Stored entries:
....................

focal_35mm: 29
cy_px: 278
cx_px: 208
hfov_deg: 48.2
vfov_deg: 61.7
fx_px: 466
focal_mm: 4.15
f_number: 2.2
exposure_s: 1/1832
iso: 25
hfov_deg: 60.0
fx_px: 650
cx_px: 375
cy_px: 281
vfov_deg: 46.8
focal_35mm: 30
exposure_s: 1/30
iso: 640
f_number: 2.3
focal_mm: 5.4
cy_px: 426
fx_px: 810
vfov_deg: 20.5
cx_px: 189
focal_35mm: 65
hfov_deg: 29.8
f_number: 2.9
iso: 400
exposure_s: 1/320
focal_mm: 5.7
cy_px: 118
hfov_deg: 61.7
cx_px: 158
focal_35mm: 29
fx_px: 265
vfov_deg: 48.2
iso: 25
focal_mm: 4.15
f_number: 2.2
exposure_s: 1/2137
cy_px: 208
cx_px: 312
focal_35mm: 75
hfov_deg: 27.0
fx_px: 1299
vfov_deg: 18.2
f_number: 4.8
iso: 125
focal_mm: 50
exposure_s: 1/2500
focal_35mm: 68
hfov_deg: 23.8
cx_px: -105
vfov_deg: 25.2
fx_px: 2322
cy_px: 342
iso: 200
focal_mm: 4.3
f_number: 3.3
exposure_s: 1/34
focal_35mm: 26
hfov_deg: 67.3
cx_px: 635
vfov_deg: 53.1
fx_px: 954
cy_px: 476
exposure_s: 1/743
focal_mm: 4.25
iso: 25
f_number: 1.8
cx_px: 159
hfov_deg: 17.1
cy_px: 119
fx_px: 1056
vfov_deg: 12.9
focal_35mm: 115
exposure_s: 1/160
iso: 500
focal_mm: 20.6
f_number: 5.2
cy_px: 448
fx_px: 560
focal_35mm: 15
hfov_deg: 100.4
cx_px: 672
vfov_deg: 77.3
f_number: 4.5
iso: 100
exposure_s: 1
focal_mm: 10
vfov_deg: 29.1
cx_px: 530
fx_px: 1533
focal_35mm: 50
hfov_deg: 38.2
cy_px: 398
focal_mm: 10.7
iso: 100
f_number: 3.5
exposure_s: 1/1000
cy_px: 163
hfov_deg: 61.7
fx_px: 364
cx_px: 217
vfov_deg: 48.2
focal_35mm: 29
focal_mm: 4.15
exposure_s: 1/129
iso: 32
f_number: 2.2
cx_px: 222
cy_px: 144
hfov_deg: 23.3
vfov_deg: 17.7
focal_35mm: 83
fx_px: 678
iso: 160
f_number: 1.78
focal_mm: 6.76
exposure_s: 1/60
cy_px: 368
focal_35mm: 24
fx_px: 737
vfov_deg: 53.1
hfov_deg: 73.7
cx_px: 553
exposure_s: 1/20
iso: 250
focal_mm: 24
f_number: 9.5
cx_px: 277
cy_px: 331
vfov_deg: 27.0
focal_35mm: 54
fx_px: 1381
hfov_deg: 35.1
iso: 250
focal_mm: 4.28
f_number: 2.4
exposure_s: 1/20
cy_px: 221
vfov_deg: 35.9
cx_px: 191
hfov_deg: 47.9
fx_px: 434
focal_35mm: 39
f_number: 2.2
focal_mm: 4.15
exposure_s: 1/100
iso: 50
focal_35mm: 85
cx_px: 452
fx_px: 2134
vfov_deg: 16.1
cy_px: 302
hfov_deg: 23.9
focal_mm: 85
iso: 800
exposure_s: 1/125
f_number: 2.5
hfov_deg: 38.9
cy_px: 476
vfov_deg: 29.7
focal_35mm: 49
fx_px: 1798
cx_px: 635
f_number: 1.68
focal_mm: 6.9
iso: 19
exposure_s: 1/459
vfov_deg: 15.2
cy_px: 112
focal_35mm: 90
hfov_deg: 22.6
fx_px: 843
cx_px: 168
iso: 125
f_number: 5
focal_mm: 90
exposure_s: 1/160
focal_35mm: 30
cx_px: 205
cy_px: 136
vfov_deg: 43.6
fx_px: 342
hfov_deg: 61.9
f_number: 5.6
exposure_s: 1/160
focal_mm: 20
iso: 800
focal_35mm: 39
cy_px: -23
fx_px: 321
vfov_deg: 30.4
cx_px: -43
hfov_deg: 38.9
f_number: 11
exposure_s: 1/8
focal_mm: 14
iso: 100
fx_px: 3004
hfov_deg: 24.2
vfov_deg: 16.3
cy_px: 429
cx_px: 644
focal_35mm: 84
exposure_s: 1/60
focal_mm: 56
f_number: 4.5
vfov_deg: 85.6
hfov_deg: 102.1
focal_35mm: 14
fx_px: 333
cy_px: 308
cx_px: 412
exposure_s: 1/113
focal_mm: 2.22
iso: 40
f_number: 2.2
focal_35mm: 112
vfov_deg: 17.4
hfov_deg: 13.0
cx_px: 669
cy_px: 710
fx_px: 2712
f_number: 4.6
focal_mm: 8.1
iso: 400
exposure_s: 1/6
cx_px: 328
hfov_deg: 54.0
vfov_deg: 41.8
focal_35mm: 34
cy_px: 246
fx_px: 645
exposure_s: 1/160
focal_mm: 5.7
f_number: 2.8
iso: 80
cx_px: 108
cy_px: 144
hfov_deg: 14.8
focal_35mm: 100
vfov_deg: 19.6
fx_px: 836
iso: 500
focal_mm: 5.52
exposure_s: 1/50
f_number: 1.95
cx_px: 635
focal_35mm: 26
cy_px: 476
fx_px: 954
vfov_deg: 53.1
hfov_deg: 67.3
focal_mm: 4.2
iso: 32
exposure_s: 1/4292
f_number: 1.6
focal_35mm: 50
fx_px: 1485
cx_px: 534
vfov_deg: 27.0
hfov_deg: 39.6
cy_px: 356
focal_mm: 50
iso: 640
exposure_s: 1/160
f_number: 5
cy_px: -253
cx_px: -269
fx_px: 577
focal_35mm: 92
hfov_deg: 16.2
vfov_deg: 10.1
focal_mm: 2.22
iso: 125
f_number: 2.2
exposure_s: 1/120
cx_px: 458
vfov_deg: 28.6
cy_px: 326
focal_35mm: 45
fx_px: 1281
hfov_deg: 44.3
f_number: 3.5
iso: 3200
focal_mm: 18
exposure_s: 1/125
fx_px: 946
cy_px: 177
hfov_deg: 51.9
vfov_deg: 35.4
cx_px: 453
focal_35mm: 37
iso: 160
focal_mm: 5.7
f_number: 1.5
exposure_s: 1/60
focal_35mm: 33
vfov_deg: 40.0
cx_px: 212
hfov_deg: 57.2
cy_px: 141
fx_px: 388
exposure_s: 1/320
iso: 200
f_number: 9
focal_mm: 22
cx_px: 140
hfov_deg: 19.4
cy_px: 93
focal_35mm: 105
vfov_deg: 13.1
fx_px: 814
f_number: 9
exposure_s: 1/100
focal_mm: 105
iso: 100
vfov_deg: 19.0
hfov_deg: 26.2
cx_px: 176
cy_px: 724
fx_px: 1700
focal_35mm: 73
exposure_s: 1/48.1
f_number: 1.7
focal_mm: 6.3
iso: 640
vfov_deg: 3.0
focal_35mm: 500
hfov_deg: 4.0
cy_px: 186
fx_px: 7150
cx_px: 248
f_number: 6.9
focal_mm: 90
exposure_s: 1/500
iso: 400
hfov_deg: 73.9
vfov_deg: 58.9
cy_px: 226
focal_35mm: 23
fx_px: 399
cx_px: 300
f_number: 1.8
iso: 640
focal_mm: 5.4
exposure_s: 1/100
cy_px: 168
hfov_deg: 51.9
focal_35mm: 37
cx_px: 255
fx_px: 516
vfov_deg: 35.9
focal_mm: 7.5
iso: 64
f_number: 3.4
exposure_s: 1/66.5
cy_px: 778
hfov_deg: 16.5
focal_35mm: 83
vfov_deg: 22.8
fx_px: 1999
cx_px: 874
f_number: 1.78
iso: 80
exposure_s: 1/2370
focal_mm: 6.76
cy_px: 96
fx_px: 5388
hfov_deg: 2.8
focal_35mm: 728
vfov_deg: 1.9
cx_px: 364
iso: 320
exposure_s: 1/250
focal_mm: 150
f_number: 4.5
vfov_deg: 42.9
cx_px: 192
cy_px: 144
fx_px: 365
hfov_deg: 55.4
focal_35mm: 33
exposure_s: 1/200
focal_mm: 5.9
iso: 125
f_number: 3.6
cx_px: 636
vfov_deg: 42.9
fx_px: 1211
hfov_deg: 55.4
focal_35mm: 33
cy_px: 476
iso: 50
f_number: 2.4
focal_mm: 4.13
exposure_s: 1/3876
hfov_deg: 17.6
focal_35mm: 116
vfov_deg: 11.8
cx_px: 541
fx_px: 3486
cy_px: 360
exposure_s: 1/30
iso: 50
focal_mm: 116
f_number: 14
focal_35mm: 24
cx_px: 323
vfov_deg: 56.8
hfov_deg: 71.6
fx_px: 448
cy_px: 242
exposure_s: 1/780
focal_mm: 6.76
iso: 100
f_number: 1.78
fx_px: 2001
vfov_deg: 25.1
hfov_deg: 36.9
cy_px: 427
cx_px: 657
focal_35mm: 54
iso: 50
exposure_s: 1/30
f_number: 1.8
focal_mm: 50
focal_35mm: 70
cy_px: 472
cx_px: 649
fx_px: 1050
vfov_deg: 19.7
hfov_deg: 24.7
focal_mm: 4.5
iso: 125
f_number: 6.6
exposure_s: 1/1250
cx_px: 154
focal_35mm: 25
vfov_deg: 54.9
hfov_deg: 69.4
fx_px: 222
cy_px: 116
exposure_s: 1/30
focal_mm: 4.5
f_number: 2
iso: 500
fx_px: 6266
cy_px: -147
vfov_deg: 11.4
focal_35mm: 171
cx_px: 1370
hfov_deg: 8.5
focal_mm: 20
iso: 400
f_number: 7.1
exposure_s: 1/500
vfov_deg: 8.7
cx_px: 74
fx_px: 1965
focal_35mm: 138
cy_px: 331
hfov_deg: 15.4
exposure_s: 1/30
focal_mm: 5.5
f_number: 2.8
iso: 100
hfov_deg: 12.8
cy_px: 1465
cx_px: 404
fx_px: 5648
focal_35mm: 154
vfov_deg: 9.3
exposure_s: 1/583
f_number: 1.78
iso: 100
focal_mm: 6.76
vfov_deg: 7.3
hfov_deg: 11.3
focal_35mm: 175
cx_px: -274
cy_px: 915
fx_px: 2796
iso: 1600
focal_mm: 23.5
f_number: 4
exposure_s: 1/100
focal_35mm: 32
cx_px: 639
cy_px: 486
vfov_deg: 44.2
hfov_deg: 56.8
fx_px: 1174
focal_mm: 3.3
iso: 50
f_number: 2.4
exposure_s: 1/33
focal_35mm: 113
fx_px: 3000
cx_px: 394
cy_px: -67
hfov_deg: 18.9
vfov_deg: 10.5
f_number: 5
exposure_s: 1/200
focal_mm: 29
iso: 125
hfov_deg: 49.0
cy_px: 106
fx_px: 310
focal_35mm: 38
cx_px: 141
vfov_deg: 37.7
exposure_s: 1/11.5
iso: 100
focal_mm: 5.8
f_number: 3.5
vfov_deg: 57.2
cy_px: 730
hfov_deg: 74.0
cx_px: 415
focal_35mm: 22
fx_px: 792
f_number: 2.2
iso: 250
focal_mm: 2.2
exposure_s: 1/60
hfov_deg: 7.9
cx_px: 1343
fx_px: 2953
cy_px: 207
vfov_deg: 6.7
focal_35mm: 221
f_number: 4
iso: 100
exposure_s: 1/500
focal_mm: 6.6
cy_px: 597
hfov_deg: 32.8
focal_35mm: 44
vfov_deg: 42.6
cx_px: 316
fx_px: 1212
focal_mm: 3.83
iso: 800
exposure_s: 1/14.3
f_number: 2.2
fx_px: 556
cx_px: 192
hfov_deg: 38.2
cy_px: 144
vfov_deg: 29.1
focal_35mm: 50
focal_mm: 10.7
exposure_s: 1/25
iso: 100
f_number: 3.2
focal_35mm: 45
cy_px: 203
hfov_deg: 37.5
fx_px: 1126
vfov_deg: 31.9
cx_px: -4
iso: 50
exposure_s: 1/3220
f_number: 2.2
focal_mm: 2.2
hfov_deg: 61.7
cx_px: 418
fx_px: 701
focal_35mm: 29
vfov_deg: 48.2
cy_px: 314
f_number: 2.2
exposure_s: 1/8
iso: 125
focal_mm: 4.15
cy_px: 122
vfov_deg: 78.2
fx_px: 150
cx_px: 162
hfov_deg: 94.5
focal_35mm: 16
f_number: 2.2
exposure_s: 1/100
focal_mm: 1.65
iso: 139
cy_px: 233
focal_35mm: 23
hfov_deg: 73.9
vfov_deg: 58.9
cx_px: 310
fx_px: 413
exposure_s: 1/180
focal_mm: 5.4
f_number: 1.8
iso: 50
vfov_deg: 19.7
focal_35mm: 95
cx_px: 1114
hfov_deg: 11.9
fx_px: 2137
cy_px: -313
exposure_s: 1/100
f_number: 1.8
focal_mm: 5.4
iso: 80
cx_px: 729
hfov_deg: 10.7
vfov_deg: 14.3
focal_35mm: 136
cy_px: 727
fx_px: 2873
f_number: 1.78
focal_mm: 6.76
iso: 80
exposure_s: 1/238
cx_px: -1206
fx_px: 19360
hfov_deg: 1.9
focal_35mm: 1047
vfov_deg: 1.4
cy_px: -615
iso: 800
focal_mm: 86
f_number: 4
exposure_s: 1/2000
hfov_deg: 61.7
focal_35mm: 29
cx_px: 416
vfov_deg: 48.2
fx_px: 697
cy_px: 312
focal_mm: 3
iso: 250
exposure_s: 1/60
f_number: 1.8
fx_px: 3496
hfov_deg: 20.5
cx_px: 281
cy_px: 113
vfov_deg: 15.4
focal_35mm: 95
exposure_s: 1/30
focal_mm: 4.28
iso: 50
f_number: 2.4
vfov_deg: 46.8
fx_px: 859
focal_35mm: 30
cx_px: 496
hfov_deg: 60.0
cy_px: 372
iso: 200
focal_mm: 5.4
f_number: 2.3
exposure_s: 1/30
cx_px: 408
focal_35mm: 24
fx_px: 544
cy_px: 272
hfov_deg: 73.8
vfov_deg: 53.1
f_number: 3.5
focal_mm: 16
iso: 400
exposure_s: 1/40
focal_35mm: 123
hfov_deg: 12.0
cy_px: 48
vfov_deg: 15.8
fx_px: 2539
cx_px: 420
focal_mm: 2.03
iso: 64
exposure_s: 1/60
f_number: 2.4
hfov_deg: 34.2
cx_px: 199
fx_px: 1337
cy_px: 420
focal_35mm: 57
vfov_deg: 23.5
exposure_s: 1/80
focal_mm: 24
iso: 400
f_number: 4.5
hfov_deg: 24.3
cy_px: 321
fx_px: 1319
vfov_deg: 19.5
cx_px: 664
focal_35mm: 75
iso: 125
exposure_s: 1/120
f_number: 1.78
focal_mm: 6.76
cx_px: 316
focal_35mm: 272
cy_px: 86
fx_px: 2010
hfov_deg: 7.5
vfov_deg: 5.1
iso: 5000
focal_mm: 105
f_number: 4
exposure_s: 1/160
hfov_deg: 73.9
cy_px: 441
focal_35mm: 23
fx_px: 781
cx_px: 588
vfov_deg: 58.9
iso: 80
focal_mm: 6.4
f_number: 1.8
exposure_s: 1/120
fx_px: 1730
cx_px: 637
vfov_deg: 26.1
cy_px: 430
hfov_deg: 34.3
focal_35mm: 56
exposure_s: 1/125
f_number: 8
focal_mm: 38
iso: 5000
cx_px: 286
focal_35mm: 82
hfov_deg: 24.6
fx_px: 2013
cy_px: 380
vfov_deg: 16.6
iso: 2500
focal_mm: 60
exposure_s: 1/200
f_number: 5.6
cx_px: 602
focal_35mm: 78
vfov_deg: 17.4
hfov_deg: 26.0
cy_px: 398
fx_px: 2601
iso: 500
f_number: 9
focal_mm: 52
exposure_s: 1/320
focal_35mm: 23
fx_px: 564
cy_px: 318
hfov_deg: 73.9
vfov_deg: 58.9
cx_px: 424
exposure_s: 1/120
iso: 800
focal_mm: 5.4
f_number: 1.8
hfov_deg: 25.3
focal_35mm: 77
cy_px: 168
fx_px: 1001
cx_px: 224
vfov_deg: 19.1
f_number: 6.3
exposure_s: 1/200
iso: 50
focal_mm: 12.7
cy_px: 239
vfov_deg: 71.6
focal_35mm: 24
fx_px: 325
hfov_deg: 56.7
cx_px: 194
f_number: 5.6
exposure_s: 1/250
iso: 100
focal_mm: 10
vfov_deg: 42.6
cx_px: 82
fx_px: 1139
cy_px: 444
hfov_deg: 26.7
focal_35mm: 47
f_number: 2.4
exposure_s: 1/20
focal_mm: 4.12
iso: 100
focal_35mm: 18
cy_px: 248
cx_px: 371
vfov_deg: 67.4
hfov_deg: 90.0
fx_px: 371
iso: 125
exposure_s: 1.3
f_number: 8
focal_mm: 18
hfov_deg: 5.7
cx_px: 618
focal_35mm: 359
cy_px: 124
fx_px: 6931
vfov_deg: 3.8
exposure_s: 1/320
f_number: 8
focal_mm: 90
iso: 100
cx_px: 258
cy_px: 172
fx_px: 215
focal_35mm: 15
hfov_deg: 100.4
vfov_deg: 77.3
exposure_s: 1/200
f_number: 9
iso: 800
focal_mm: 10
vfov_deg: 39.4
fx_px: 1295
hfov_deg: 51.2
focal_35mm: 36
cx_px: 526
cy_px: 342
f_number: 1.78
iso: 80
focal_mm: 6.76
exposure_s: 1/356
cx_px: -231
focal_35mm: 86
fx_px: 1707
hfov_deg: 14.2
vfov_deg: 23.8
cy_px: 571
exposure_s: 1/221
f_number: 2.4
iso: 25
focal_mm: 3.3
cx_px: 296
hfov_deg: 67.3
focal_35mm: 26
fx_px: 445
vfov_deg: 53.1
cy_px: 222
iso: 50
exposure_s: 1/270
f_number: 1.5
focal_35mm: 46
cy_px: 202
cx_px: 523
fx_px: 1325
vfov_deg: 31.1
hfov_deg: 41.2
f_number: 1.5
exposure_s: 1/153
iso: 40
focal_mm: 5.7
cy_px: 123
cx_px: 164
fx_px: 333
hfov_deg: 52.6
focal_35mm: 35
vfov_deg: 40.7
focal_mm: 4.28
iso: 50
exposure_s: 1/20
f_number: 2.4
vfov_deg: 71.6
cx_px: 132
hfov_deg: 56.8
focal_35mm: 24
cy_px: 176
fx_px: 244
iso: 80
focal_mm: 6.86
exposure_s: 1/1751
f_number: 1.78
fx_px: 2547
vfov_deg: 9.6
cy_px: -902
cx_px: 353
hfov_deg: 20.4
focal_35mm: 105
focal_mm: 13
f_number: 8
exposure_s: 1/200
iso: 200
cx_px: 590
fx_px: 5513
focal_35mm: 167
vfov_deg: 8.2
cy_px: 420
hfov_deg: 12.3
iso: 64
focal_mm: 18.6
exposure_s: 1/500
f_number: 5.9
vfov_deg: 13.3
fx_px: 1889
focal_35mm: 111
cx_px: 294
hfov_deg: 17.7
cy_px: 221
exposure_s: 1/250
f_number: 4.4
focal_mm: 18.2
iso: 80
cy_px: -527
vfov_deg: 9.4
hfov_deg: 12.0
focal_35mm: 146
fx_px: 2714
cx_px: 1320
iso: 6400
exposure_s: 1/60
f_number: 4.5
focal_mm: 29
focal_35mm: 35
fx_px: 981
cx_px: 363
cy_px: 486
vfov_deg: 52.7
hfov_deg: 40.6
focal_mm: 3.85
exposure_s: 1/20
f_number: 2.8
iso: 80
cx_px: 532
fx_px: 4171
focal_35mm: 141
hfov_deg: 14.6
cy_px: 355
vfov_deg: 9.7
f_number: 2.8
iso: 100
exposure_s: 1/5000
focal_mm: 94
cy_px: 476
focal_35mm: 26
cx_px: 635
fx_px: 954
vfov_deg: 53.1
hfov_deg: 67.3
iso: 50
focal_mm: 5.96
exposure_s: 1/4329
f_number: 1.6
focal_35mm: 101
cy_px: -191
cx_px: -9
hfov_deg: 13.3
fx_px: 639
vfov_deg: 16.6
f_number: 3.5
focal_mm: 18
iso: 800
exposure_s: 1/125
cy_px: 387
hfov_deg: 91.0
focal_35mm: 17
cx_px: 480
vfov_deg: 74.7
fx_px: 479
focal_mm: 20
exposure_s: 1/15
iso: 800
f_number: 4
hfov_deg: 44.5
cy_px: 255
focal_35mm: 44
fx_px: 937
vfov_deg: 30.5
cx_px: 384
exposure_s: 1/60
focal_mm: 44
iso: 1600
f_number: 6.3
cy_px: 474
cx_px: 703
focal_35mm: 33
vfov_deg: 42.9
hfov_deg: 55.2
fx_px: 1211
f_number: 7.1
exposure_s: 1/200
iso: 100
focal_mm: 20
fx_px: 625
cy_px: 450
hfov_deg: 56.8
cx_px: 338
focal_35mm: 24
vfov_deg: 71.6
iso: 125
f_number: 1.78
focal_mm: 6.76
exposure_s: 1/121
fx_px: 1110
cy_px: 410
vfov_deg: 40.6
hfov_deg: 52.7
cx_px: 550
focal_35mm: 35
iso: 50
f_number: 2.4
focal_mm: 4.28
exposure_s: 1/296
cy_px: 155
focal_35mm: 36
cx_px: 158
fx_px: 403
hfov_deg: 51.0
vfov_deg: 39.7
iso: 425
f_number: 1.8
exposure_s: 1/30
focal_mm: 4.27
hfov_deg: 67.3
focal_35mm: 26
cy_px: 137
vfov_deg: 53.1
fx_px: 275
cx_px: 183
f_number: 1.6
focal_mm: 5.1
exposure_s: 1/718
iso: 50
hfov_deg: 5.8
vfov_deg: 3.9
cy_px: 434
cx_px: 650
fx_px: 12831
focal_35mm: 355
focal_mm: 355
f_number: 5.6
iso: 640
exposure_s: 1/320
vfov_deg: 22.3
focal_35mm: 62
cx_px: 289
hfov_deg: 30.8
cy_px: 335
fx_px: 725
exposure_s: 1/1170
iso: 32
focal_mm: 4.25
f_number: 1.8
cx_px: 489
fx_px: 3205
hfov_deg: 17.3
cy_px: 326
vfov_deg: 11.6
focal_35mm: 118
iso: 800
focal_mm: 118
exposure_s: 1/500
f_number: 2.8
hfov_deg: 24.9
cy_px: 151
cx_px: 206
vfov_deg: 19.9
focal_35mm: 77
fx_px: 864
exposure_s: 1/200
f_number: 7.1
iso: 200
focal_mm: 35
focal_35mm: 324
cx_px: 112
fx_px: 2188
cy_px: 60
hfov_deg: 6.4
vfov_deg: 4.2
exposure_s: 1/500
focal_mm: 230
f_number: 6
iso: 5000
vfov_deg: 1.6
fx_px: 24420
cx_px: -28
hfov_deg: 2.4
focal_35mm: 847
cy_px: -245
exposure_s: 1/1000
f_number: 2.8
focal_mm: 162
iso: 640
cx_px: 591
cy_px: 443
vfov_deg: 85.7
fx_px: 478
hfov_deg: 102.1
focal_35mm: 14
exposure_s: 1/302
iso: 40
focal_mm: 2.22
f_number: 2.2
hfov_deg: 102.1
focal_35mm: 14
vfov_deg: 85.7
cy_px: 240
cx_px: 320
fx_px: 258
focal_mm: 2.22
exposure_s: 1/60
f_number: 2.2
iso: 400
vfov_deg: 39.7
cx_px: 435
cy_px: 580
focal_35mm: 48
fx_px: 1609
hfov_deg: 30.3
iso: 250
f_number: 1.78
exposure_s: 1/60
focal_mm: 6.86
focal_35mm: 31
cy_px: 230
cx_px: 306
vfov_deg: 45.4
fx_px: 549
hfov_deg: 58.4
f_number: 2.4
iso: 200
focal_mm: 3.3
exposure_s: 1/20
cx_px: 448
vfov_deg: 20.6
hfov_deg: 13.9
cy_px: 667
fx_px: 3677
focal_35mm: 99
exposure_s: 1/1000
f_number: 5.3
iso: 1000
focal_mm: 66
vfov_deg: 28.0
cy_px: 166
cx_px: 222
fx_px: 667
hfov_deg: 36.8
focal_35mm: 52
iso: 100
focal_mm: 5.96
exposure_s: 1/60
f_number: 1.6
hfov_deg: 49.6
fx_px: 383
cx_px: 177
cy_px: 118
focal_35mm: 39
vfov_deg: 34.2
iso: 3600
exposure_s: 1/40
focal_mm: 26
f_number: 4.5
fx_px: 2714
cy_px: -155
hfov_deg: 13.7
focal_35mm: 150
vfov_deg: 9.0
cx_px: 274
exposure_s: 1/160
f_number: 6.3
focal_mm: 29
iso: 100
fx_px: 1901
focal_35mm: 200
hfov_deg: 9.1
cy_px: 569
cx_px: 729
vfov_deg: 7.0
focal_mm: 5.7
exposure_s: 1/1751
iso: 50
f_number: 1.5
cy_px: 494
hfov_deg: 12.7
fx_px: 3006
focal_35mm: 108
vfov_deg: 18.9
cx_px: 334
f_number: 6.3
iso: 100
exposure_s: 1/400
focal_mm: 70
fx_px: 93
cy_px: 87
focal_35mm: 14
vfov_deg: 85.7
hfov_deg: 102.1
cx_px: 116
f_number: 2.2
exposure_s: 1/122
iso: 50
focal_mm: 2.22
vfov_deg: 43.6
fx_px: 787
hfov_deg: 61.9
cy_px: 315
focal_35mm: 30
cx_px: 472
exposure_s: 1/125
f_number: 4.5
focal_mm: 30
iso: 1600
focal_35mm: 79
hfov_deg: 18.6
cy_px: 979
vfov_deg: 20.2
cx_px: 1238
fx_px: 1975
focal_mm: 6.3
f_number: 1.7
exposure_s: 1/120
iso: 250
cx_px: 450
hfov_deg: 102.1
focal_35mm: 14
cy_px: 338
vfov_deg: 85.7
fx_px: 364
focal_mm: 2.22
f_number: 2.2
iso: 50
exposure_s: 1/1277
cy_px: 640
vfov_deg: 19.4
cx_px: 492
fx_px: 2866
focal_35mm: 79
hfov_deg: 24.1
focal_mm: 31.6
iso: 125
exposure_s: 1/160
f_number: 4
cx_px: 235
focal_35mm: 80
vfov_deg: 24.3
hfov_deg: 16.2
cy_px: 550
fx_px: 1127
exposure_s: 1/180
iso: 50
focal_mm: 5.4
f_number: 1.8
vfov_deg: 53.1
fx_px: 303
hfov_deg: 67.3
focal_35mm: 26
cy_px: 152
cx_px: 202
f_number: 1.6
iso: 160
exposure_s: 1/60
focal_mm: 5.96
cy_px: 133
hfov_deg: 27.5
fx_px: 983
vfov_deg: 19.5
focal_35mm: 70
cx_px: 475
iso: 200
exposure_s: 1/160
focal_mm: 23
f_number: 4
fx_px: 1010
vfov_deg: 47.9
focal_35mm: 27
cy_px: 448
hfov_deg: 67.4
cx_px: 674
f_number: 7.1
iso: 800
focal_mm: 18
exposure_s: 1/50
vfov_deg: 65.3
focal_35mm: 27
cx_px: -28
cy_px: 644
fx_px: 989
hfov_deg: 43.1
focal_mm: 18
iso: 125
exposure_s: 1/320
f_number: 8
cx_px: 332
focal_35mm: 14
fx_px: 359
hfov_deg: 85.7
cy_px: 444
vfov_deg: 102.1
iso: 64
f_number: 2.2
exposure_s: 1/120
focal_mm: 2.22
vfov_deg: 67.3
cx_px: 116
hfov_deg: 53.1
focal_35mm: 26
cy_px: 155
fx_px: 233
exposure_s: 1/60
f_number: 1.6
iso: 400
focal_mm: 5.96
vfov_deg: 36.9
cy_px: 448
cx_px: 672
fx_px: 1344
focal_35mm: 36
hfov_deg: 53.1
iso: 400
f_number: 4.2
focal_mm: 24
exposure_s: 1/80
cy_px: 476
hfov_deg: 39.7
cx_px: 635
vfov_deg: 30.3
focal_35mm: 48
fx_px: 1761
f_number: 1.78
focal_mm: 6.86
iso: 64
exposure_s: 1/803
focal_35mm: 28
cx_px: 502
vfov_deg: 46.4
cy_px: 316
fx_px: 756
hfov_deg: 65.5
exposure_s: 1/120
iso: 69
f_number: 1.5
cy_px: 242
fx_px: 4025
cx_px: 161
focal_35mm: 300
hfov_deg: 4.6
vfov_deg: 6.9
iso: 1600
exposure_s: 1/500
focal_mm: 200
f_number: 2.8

....................

Assignment:
Write out exactly the lines above from the line with "focal_35mm: 138" through the line with "fx_px: 2137", both of them included, and leave out all other lines.

Written solution:
focal_35mm: 138
cy_px: 331
hfov_deg: 15.4
exposure_s: 1/30
focal_mm: 5.5
f_number: 2.8
iso: 100
hfov_deg: 12.8
cy_px: 1465
cx_px: 404
fx_px: 5648
focal_35mm: 154
vfov_deg: 9.3
exposure_s: 1/583
f_number: 1.78
iso: 100
focal_mm: 6.76
vfov_deg: 7.3
hfov_deg: 11.3
focal_35mm: 175
cx_px: -274
cy_px: 915
fx_px: 2796
iso: 1600
focal_mm: 23.5
f_number: 4
exposure_s: 1/100
focal_35mm: 32
cx_px: 639
cy_px: 486
vfov_deg: 44.2
hfov_deg: 56.8
fx_px: 1174
focal_mm: 3.3
iso: 50
f_number: 2.4
exposure_s: 1/33
focal_35mm: 113
fx_px: 3000
cx_px: 394
cy_px: -67
hfov_deg: 18.9
vfov_deg: 10.5
f_number: 5
exposure_s: 1/200
focal_mm: 29
iso: 125
hfov_deg: 49.0
cy_px: 106
fx_px: 310
focal_35mm: 38
cx_px: 141
vfov_deg: 37.7
exposure_s: 1/11.5
iso: 100
focal_mm: 5.8
f_number: 3.5
vfov_deg: 57.2
cy_px: 730
hfov_deg: 74.0
cx_px: 415
focal_35mm: 22
fx_px: 792
f_number: 2.2
iso: 250
focal_mm: 2.2
exposure_s: 1/60
hfov_deg: 7.9
cx_px: 1343
fx_px: 2953
cy_px: 207
vfov_deg: 6.7
focal_35mm: 221
f_number: 4
iso: 100
exposure_s: 1/500
focal_mm: 6.6
cy_px: 597
hfov_deg: 32.8
focal_35mm: 44
vfov_deg: 42.6
cx_px: 316
fx_px: 1212
focal_mm: 3.83
iso: 800
exposure_s: 1/14.3
f_number: 2.2
fx_px: 556
cx_px: 192
hfov_deg: 38.2
cy_px: 144
vfov_deg: 29.1
focal_35mm: 50
focal_mm: 10.7
exposure_s: 1/25
iso: 100
f_number: 3.2
focal_35mm: 45
cy_px: 203
hfov_deg: 37.5
fx_px: 1126
vfov_deg: 31.9
cx_px: -4
iso: 50
exposure_s: 1/3220
f_number: 2.2
focal_mm: 2.2
hfov_deg: 61.7
cx_px: 418
fx_px: 701
focal_35mm: 29
vfov_deg: 48.2
cy_px: 314
f_number: 2.2
exposure_s: 1/8
iso: 125
focal_mm: 4.15
cy_px: 122
vfov_deg: 78.2
fx_px: 150
cx_px: 162
hfov_deg: 94.5
focal_35mm: 16
f_number: 2.2
exposure_s: 1/100
focal_mm: 1.65
iso: 139
cy_px: 233
focal_35mm: 23
hfov_deg: 73.9
vfov_deg: 58.9
cx_px: 310
fx_px: 413
exposure_s: 1/180
focal_mm: 5.4
f_number: 1.8
iso: 50
vfov_deg: 19.7
focal_35mm: 95
cx_px: 1114
hfov_deg: 11.9
fx_px: 2137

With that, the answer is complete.